**About this task**
Give the data below again exactly as it stands. Omit the pictures.

**Supplied material**

■ ■ ■ ■

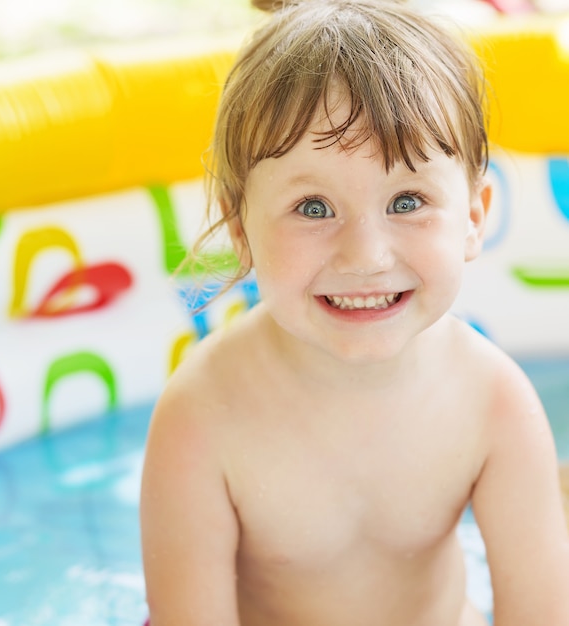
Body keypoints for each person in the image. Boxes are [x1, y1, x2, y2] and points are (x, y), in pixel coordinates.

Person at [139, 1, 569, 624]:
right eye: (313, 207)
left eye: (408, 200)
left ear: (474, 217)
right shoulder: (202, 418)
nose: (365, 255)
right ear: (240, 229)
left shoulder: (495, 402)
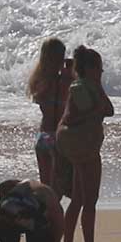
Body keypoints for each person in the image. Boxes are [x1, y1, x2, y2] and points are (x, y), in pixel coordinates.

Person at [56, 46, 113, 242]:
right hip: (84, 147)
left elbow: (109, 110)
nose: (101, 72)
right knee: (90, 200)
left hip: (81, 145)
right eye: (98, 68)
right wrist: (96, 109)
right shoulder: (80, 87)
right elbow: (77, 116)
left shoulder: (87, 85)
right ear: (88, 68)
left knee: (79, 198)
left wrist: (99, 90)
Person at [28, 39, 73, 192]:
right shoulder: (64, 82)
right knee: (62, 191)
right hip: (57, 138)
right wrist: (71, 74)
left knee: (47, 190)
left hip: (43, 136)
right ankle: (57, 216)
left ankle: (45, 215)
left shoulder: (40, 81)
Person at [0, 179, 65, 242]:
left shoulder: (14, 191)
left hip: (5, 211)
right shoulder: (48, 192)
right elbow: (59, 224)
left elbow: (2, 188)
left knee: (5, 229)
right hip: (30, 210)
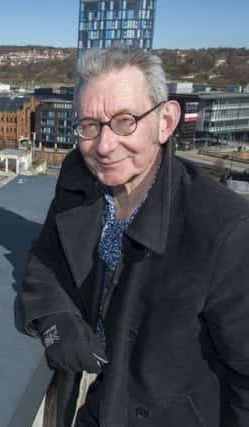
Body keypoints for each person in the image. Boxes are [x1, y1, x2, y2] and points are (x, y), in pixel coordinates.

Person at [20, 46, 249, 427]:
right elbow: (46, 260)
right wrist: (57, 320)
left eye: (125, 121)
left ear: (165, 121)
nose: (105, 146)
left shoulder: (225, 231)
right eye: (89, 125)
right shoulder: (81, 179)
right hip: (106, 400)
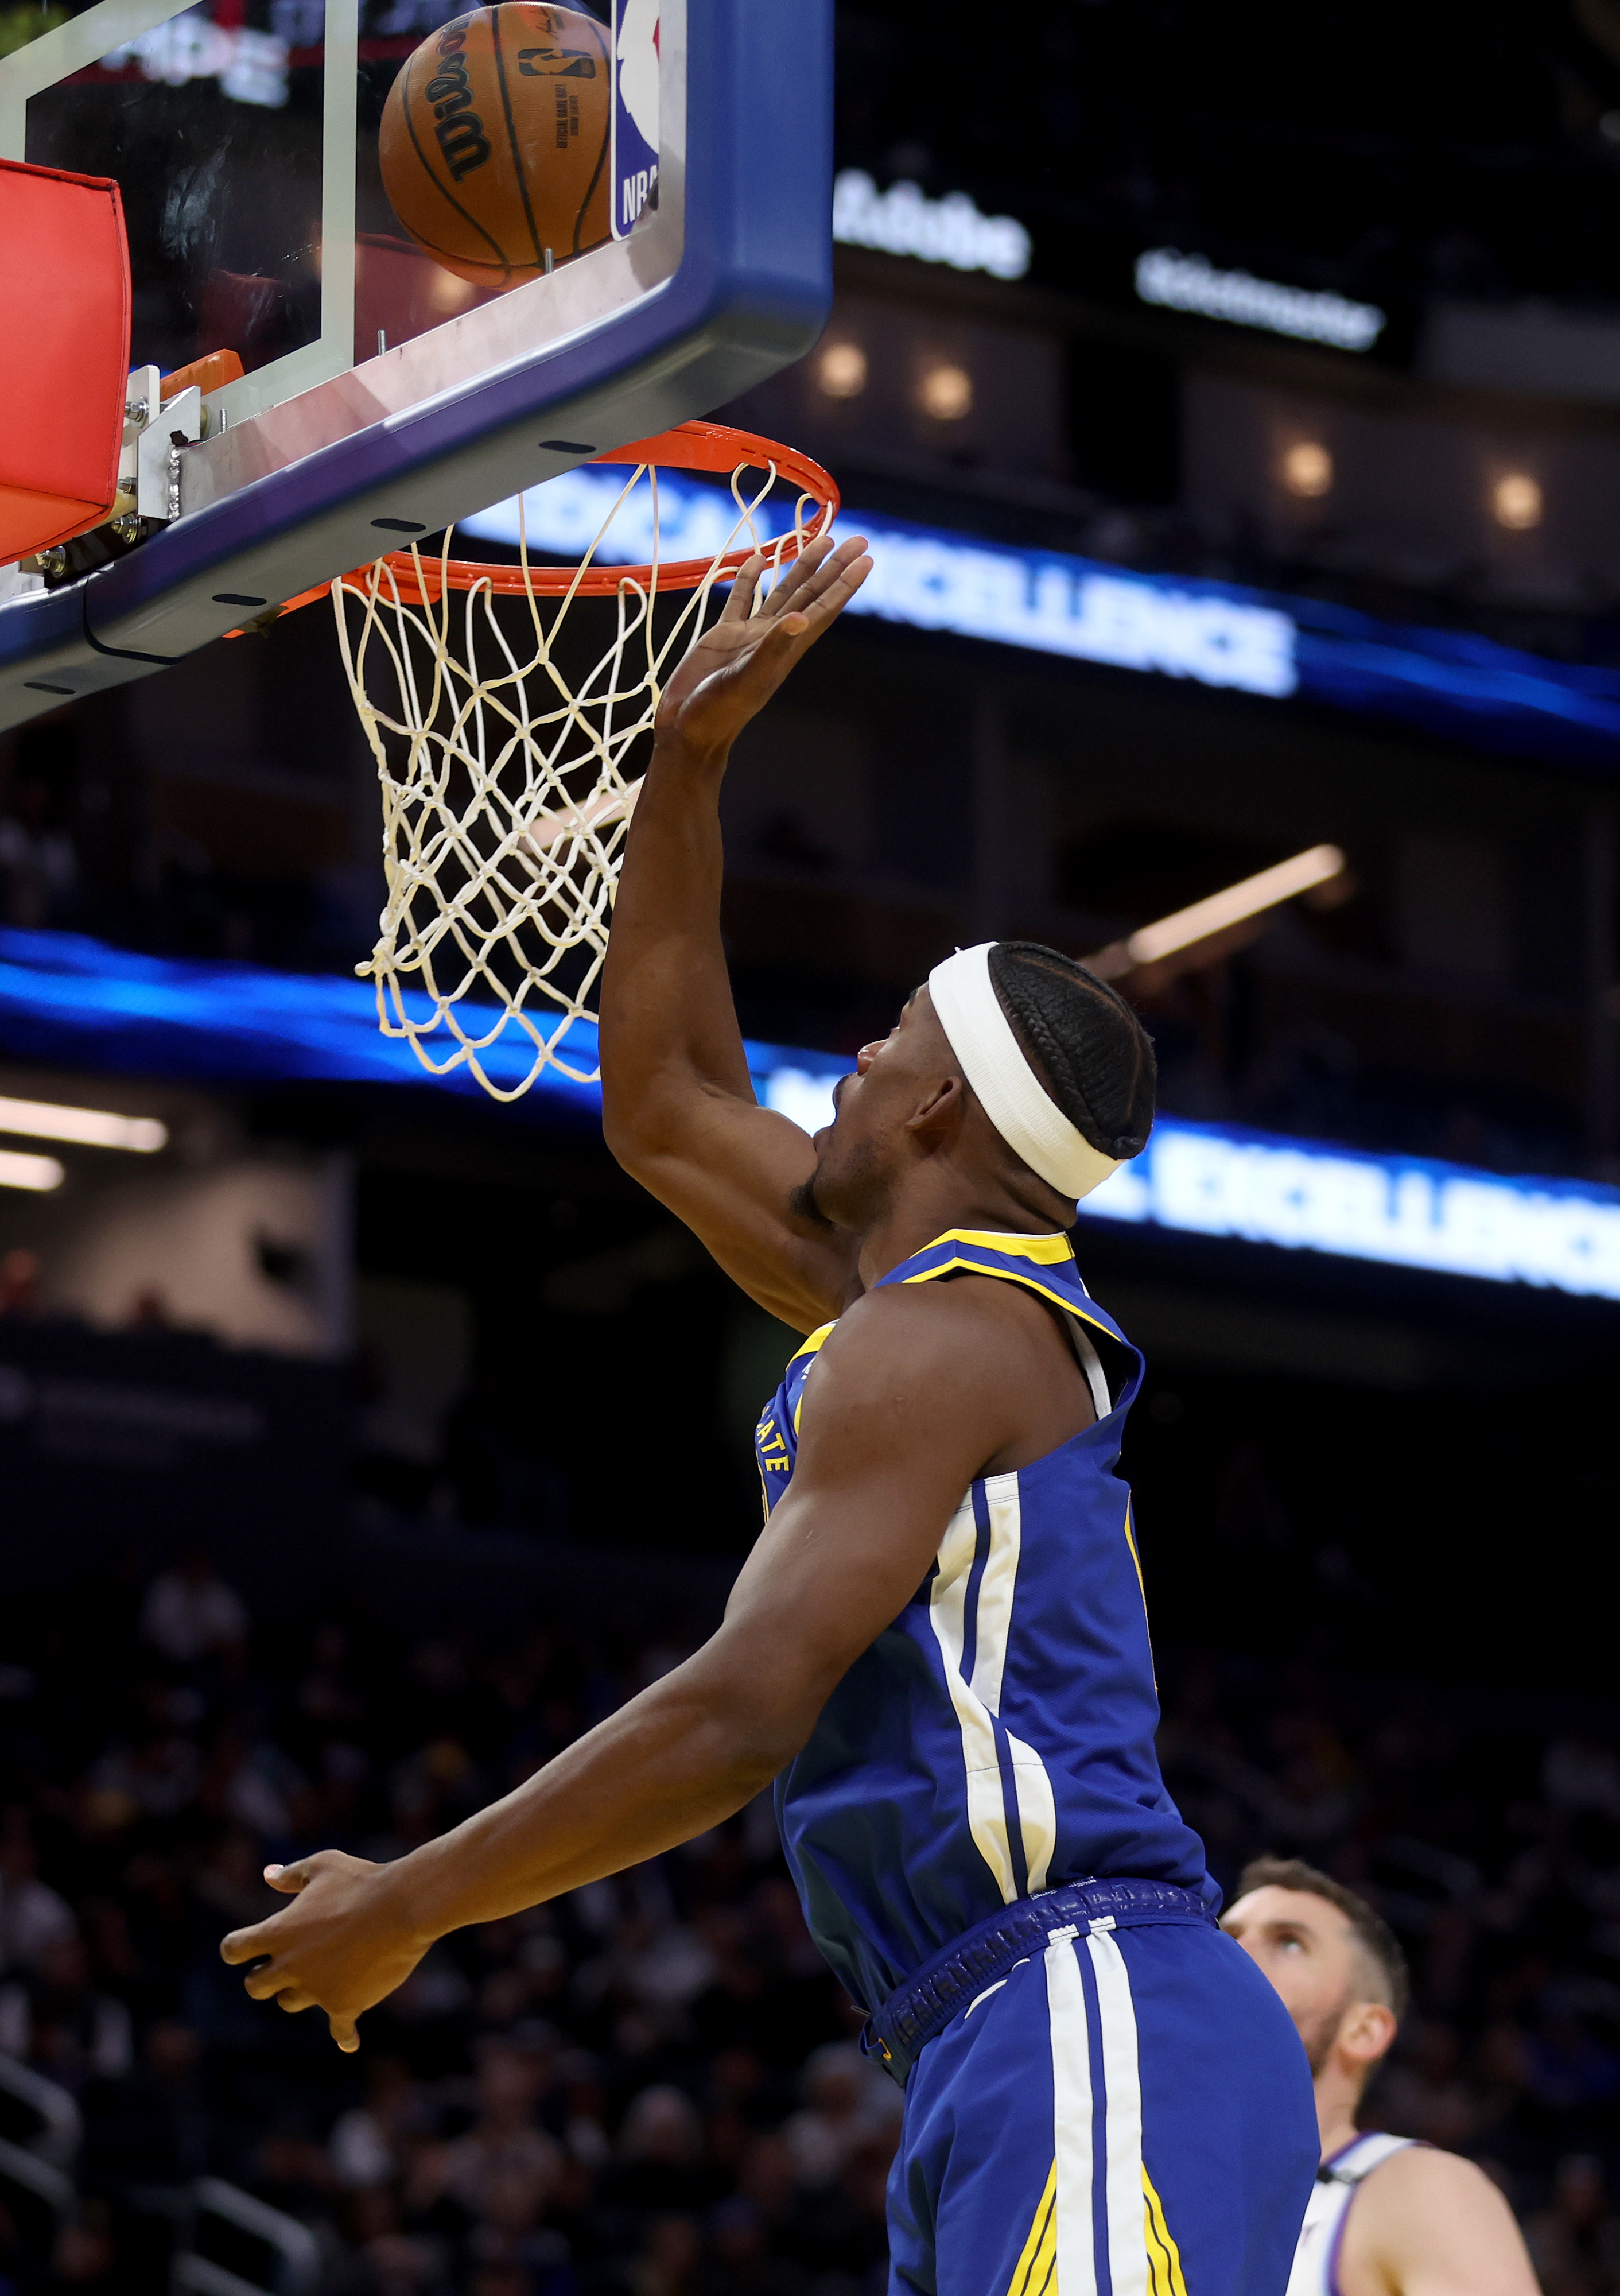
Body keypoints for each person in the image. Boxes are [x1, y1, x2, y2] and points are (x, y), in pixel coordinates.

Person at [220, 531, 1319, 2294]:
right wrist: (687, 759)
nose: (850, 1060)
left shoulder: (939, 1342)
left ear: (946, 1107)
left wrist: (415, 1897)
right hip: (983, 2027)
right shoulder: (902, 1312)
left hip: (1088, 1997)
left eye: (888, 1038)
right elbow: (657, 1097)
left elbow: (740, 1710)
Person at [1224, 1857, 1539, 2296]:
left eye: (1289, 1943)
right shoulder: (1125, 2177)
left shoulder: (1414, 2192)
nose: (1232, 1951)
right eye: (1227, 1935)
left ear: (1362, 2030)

■ ■ ■ ■

**Worked solution**
Body keypoints for each person in the image. Boxes are [x1, y1, x2, y2] and points are (x, y), in pixel coordinates.

Person at [139, 1, 569, 624]:
right eye: (313, 207)
left eye: (408, 200)
left ear: (474, 217)
right shoulder: (202, 418)
nose: (365, 255)
right ear: (240, 229)
left shoulder: (495, 402)
Body keypoints for each person in the image. Boxes are [x1, y1, x2, y2] and points are (x, y), in pixel coordinates.

Person at [56, 46, 113, 242]:
right hip: (84, 147)
left elbow: (109, 110)
nose: (101, 72)
right knee: (90, 200)
left hip: (81, 145)
right eye: (98, 68)
right wrist: (96, 109)
right shoulder: (80, 87)
right elbow: (77, 116)
left shoulder: (87, 85)
right ear: (88, 68)
left knee: (79, 198)
left wrist: (99, 90)
Person at [28, 39, 73, 192]:
right shoulder: (64, 82)
right knee: (62, 191)
right hip: (57, 138)
right wrist: (71, 74)
left knee: (47, 190)
left hip: (43, 136)
right ankle: (57, 216)
left ankle: (45, 215)
left shoulder: (40, 81)
Person at [0, 179, 65, 242]:
left shoulder: (14, 191)
left hip: (5, 211)
right shoulder: (48, 192)
right elbow: (59, 224)
left elbow: (2, 188)
left knee: (5, 229)
right hip: (30, 210)
Body keypoints for each person in the image. Boxes are [x1, y1, x2, y2] and points are (x, y), in pixel coordinates.

Person at [20, 46, 249, 427]:
right elbow: (46, 260)
right wrist: (57, 320)
left eye: (125, 121)
left ear: (165, 121)
nose: (105, 146)
left shoulder: (225, 231)
right eye: (89, 125)
right shoulder: (81, 179)
right hip: (106, 400)
Body keypoints for each person in the image. Boxes are [x1, y1, x2, y2] and points are (x, y), in pixel coordinates.

Person at [220, 531, 1319, 2294]:
right wrist: (687, 759)
nose: (850, 1060)
left shoulder: (939, 1342)
left ear: (946, 1107)
left wrist: (415, 1897)
right hip: (983, 2027)
right shoulder: (902, 1312)
left hip: (1088, 1997)
left eye: (888, 1038)
right elbow: (657, 1097)
left elbow: (740, 1710)
Person at [1224, 1857, 1539, 2296]:
left eye: (1289, 1943)
right shoulder: (1125, 2177)
left shoulder: (1414, 2192)
nose: (1232, 1951)
right eye: (1227, 1935)
left ear: (1362, 2030)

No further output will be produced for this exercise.